Le 26 septembre dernier, le musicien, chanteur, réalisateur et DJ de renom Moby a fait un arrêt remarqué à Montréal dans le cadre de la tournée faisant la promotion de son plus récent opus, «Wait For Me», lancé en juin dernier.
Alexandra Ventura-Giroux
Originaire de la ville de New York, ce passionné de musique a connu un énorme succès à la fin des années 1990 avec son album «Play», dont la plupart des extraits ont été utilisés dans des campagnes publicitaires de l’époque. Ce succès mondial l’a rapidement propulsé à l’avant-plan des artistes les plus en demande sur les pistes de danse du monde entier. Il a ensuite lancé d’autres disques qui ont connu un engouement commercial plus mitigé, mais qui reflétaient davantage ses ambitions personnelles. Après avoir goûté aux multiples excès du métier, il s’est assagi. Il se dit sobre depuis quelques temps déjà.

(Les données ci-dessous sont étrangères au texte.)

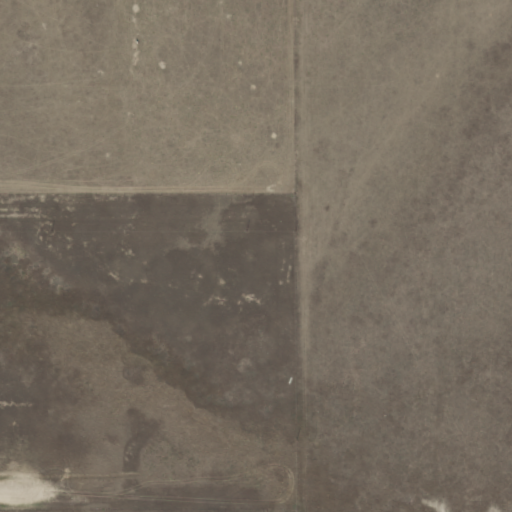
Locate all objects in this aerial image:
road: (36, 489)
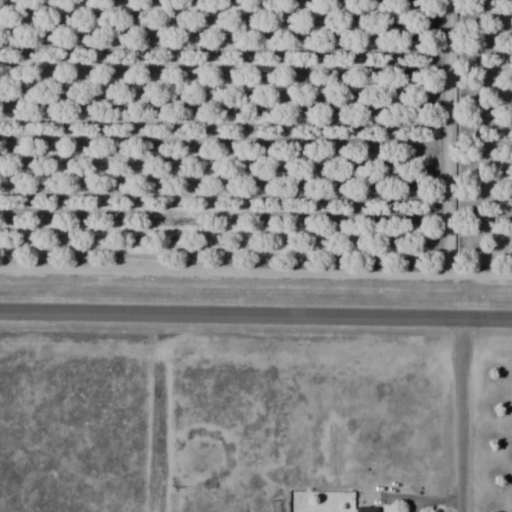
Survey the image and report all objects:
road: (255, 315)
road: (186, 413)
road: (464, 415)
building: (366, 509)
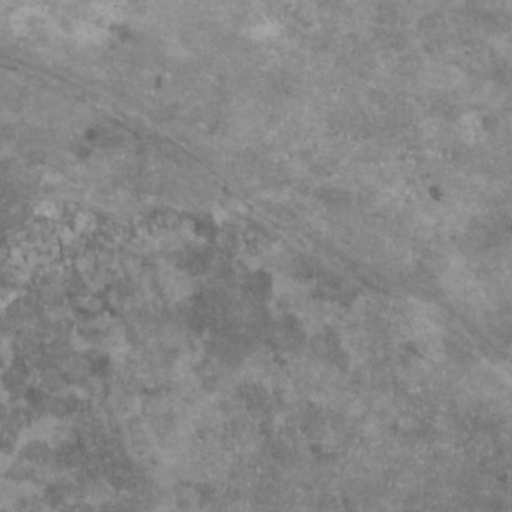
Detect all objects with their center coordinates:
road: (263, 176)
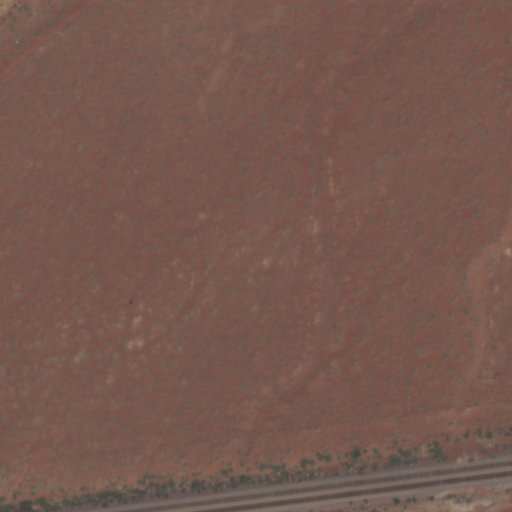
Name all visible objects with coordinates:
railway: (325, 487)
railway: (364, 492)
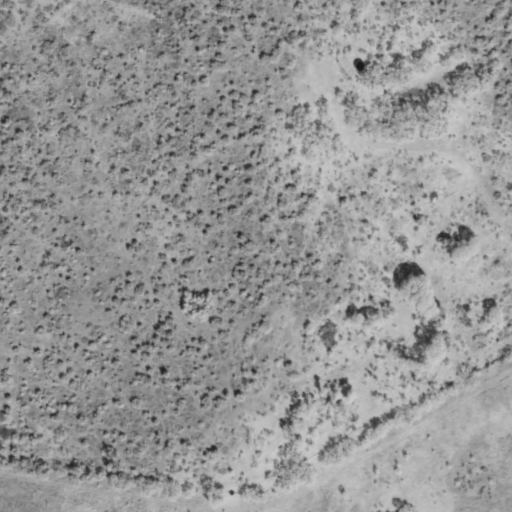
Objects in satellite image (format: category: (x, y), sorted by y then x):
road: (467, 164)
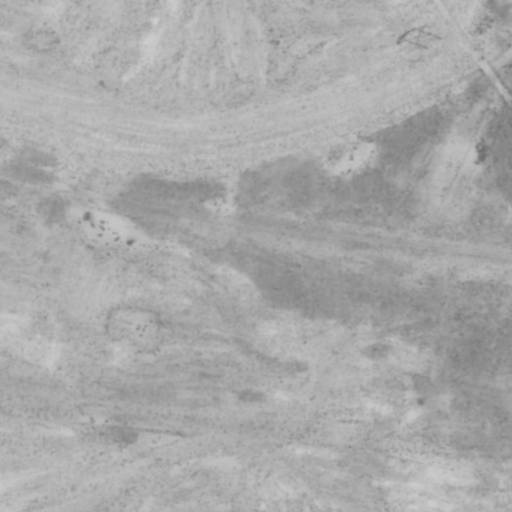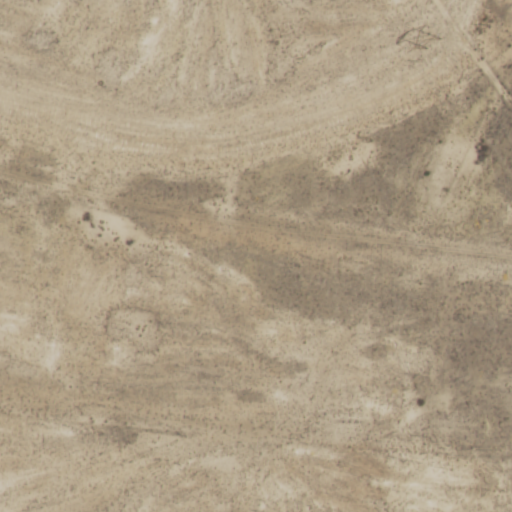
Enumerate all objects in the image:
power tower: (435, 41)
road: (262, 107)
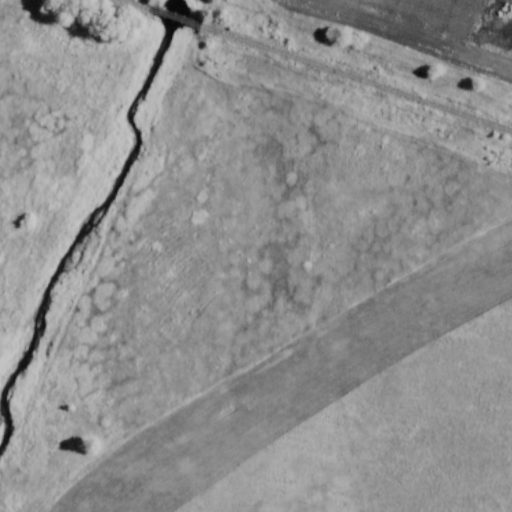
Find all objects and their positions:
railway: (324, 75)
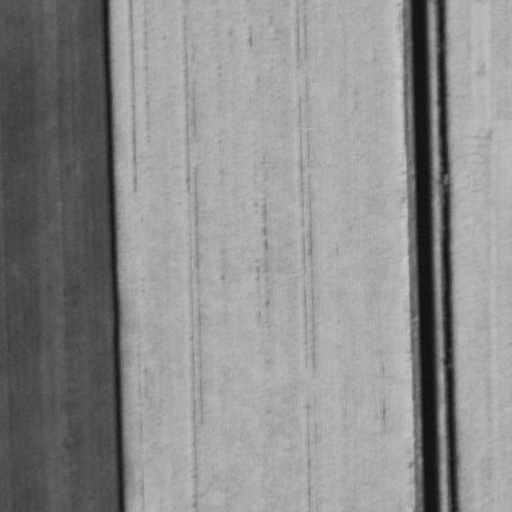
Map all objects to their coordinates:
road: (427, 256)
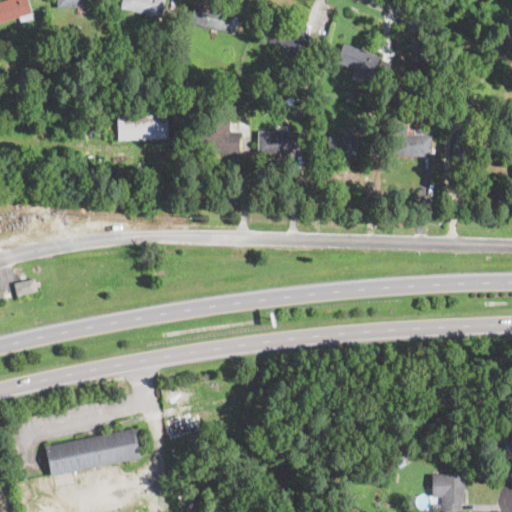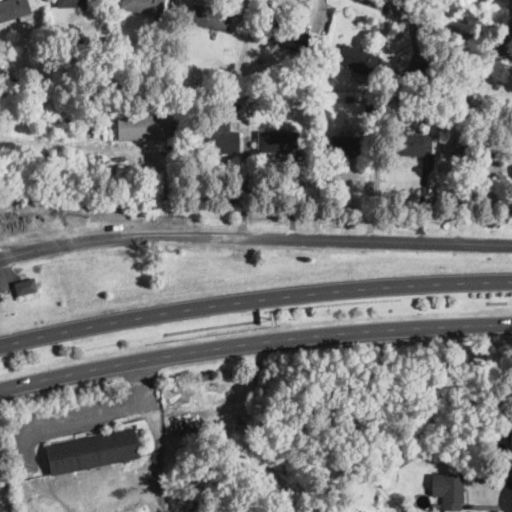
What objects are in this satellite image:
building: (73, 2)
building: (76, 3)
building: (143, 6)
building: (144, 6)
building: (15, 9)
building: (15, 10)
building: (212, 17)
building: (213, 18)
road: (442, 26)
building: (159, 37)
building: (288, 37)
road: (509, 40)
building: (80, 45)
building: (141, 50)
building: (358, 60)
building: (362, 60)
building: (419, 67)
building: (423, 85)
building: (16, 86)
building: (304, 88)
building: (192, 96)
building: (348, 99)
building: (279, 101)
building: (403, 101)
building: (429, 104)
building: (370, 105)
building: (465, 107)
building: (497, 109)
building: (142, 125)
building: (141, 126)
building: (219, 137)
building: (220, 138)
building: (277, 139)
building: (277, 141)
building: (409, 142)
building: (416, 143)
building: (343, 145)
building: (344, 146)
building: (471, 147)
building: (34, 199)
road: (255, 238)
building: (25, 285)
building: (25, 287)
road: (253, 297)
road: (254, 343)
road: (106, 403)
building: (509, 436)
building: (91, 450)
building: (91, 451)
building: (399, 455)
building: (448, 489)
building: (448, 490)
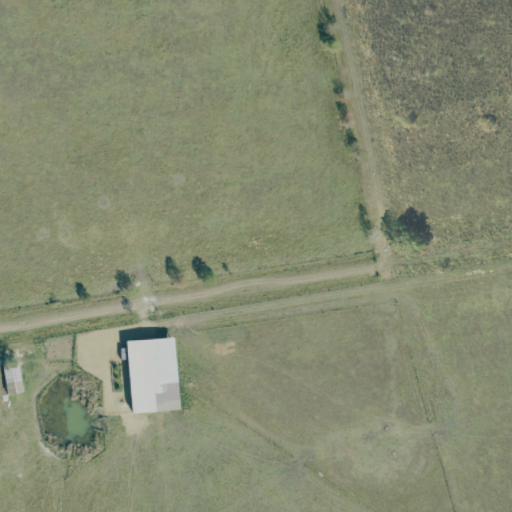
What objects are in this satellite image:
road: (76, 318)
building: (146, 375)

Le spectacle qu’il présentait dans la métropole se voulait donc rétrospectif. Il a offert au public un bon mélange de nouvelles pièces et de grands succès. Accompagné sur la scène de ses musiciens et de deux choristes, Moby a chaleureusement remercié en français le public, s’excusant même de sa pauvre maîtrise de la langue. D’une candeur et d’une simplicité désarmantes, il prenait soin de prendre le pouls du public, lui demandait même de donner son avis sur l’une de ses compositions qu’il joue rarement. Il a introduit avec grand enthousiasme sa protégée, Kelli Scar, une jeune interprète fougueuse à la voix puissante, dont la présence rappelle celle de chanteuses de la trempe de l’excentrique Björk ou encore celle de la mélancolique Feist. La jeune artiste, qui a également ouvert le concert, a tout simplement ébloui la foule avec son talent prometteur. Sa chimie avec Moby était palpable. Elle a promis de lancer un album au cours des prochains mois. Nul doute que plusieurs courront se le procurer! L’autre choriste qui accompagnait le musicien avait une voix soul qui se rapprochait davantage des Aretha Franklin et Joss Stone de ce monde. En plus de disposer d’un coffre vocal impressionnant, elle se déhanchait de façon sensuelle et énergique, en prenant soin de ne pas éclipser ses compagnons de scène.
Moby a ouvert la soirée avec «Shot in the back of the Head», une pièce entièrement instrumentale. Il s’agit aussi du premier extrait de son nouvel album, qui a également fait l’objet d’un vidéoclip animé réalisé par nul autre que le cinéaste David Lynch (Mulholland Drive). Il a aussi offert sa «seule chanson apocalyptique à avoir percé le top 40 américain», «South Side», qu’il chantait originalement avec Gwen Stefani, au début des années 2000. Les pièces dansantes ont reçu un accueil des plus enthousiastes de la foule. Moby enchaînait tantôt avec des pièces plus planantes, tantôt avec des sonorités plus rock. D’un ton espiègle, il a confié qu’il était ravi de pouvoir tester toutes les pédales permettant de changer la sonorité de sa guitare. Il s’est même permis une petite démonstration!
Bref, le répertoire éclectique, la générosité et les collaborateurs allumés de Moby ont permis à ses nombreux fans montréalais de passer une soirée mémorable!